Ce don est bien connu de tous les musiciens orientaux, lesquels ignorent la musique écrite : notamment les Indiens, qui se livrent à l’improvisation des ragas, en communion avec l’heure du jour, la position des astres et la poésie particulière de l’instant qui passe. Les Noirs qui font du vrai jazz sont encore des improvisateurs. Enfin, certains oiseaux (le merle noir, le rossignol, la grive musicienne) sont des maîtres de l’improvisation.

En Occident, ce don fut longtemps requis des clavecinistes, puis des pianistes.
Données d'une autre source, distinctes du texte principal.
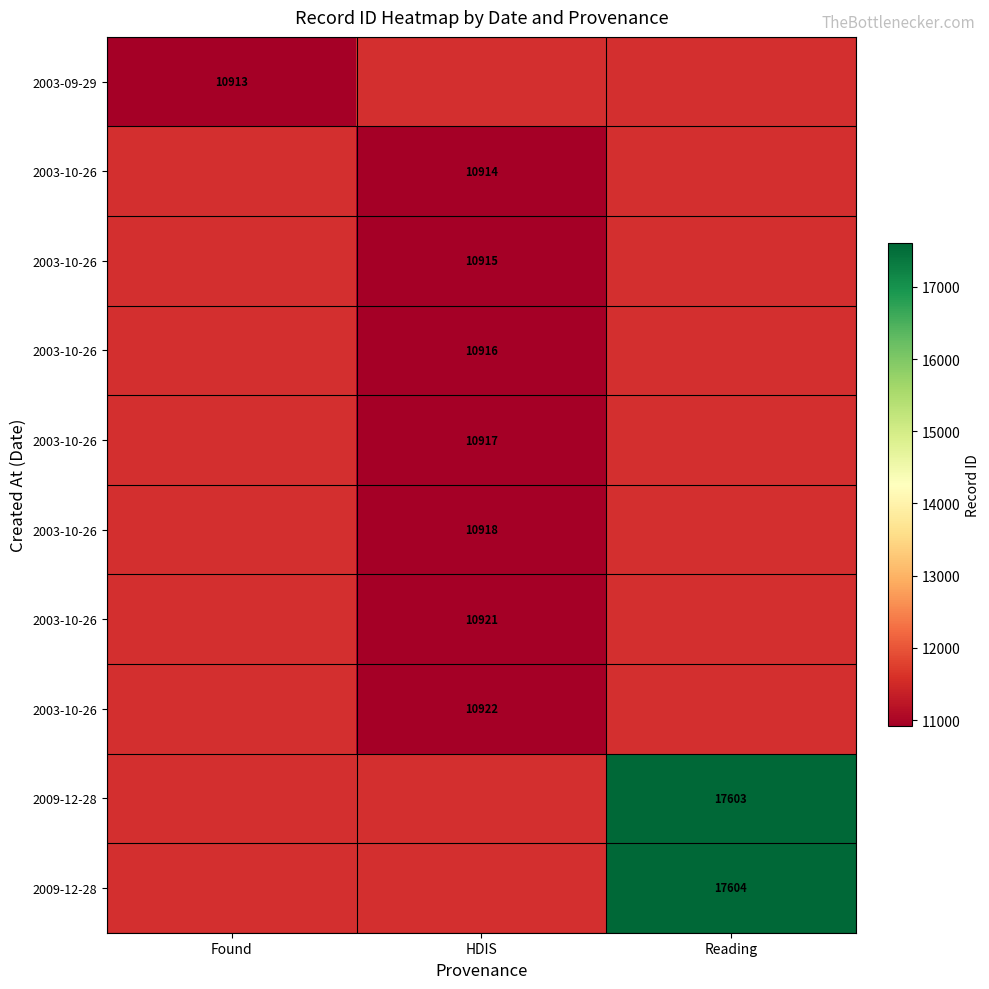

How many series are shown in this chart?

10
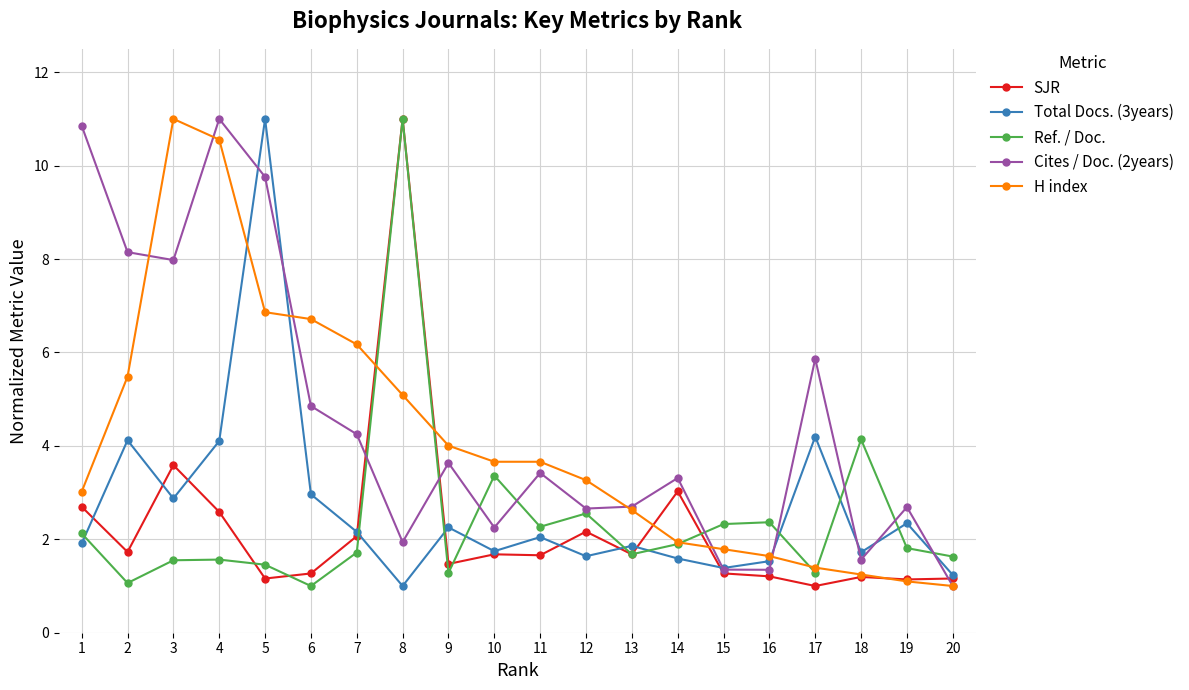

What is the spread (max minus min) of values at 6?

5.7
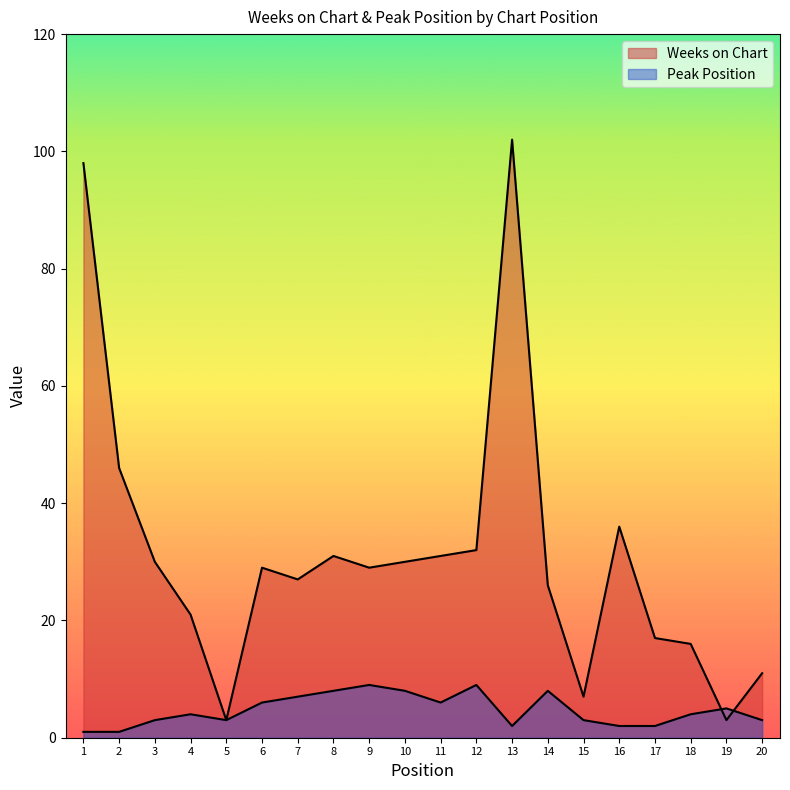

True or false: Weeks on Chart has more than 2 interior local peaks.

True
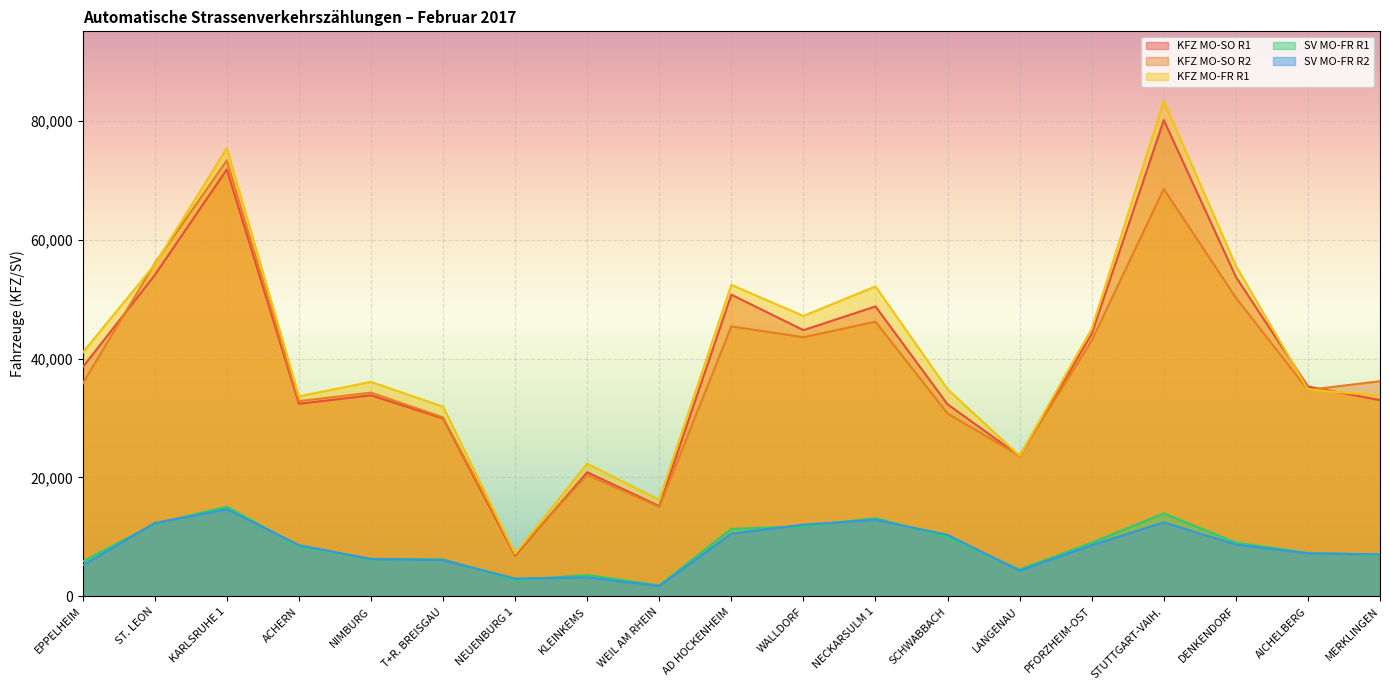

The value of KFZ MO-SO R1 at NIMBURG is 33814. True or false?

True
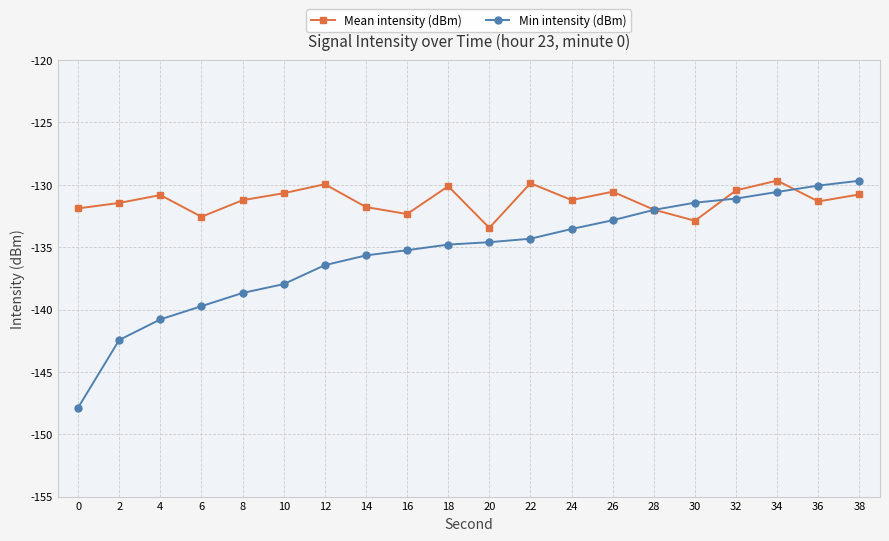

True or false: Min intensity (dBm) has a value of -130.1 at 36.

True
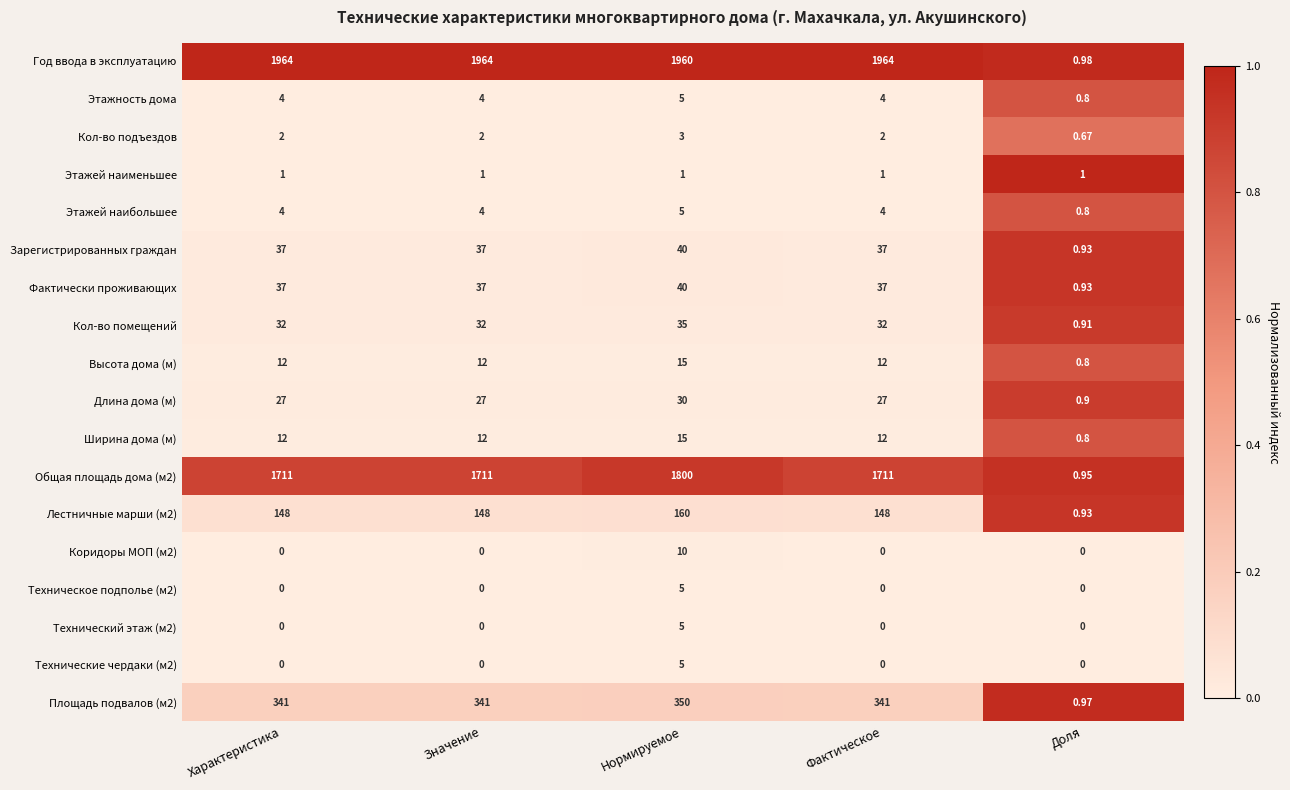

Which category has the highest value in the Фактически проживающих series?

Нормируемое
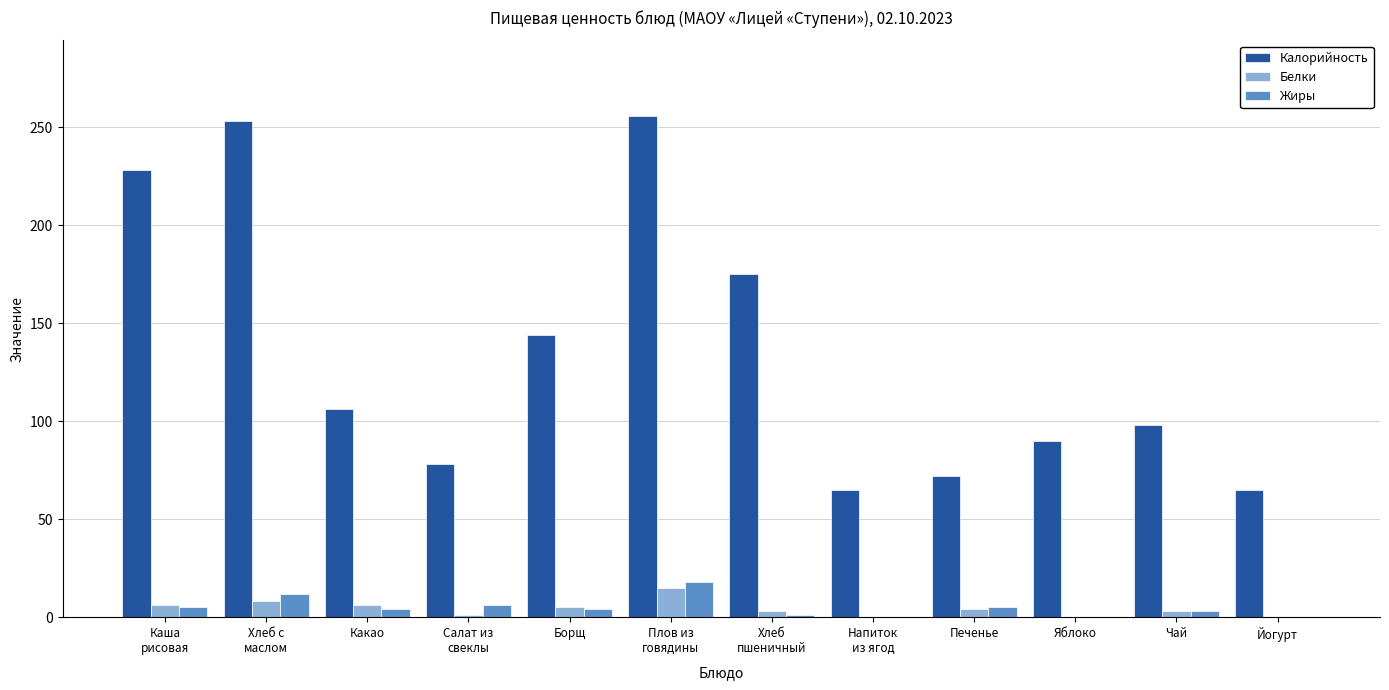

Is it true that Жиры equals 0.0 at Яблоко?

True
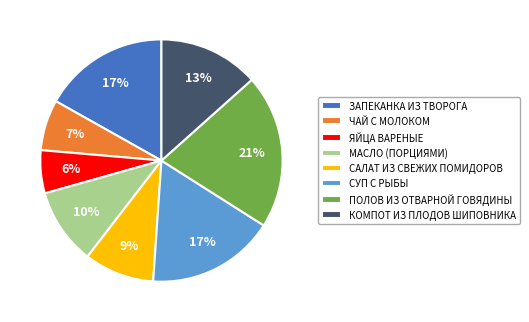

Is there any slice that represents more than half of the pie?

No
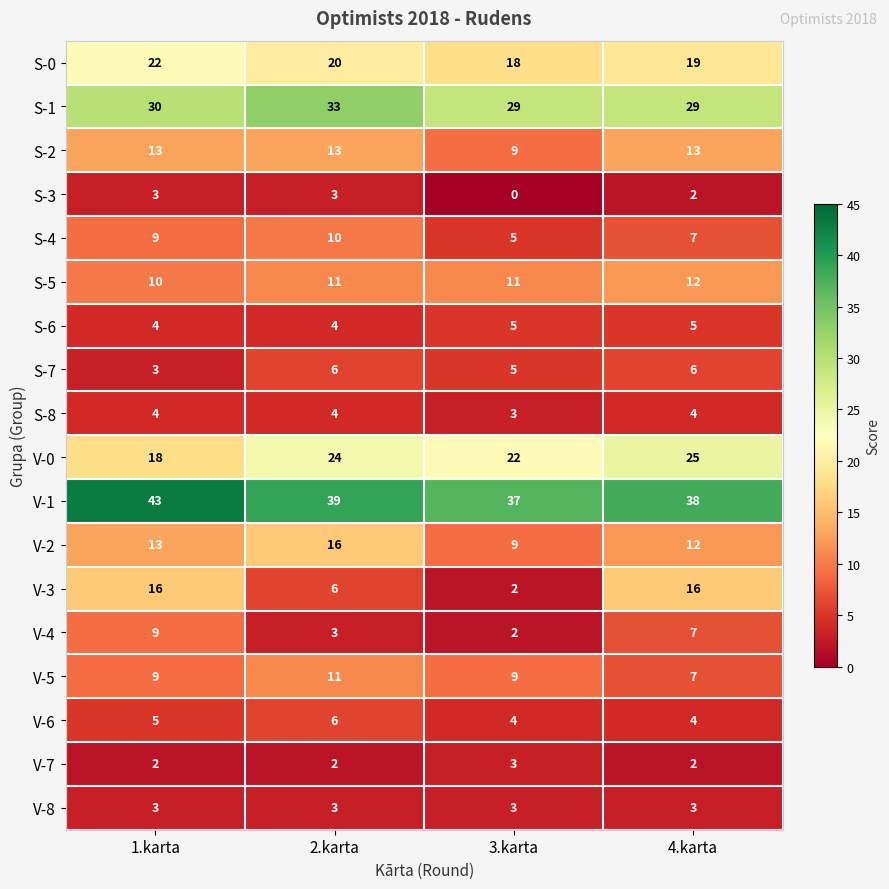

Where is S-0 nearest to the value 20?

2.karta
Il est maintenant l’apanage du seul organiste. Outre la joie qu’il procure à ce dernier, il lui permet de faire corps avec l’office, en s’inspirant, pour ses lignes mélodiques et pour le choix de ses timbres, des textes latins et des thèmes du plain-chant. L’improvisation au concert, sur un thème proposé par un autre musicien, suppose une prouesse plus spectaculaire, plus difficile aussi.

L’improvisation fréquente présente à celui qui la pratique un avantage et un inconvénient.

– Un avantage. Arriver à discerner, à choisir, à roder toutes les manies mélodiques, harmoniques, ou rythmiques, dont l’ensemble constitue un langage musical, et cela beaucoup plus rapidement que par des esquisses répétées sur le papier.

– Un inconvénient. Y épuiser toute la chaleur, toute la force d’expansion, tout son dynamisme, et revenir fatigué, desséché, au travail de la composition.

L’improvisation est donc un peu comme l’alcool ou le café : en user, n’en pas abuser !

Olivier MESSIAEN
Lettre d’Olivier MESSIAEN adressée à Bernard GAVOTY,
et publiée dans : Bernard GAVOTY, Les grands mystères de la musique, Paris, Trévise, 1975, p. 184.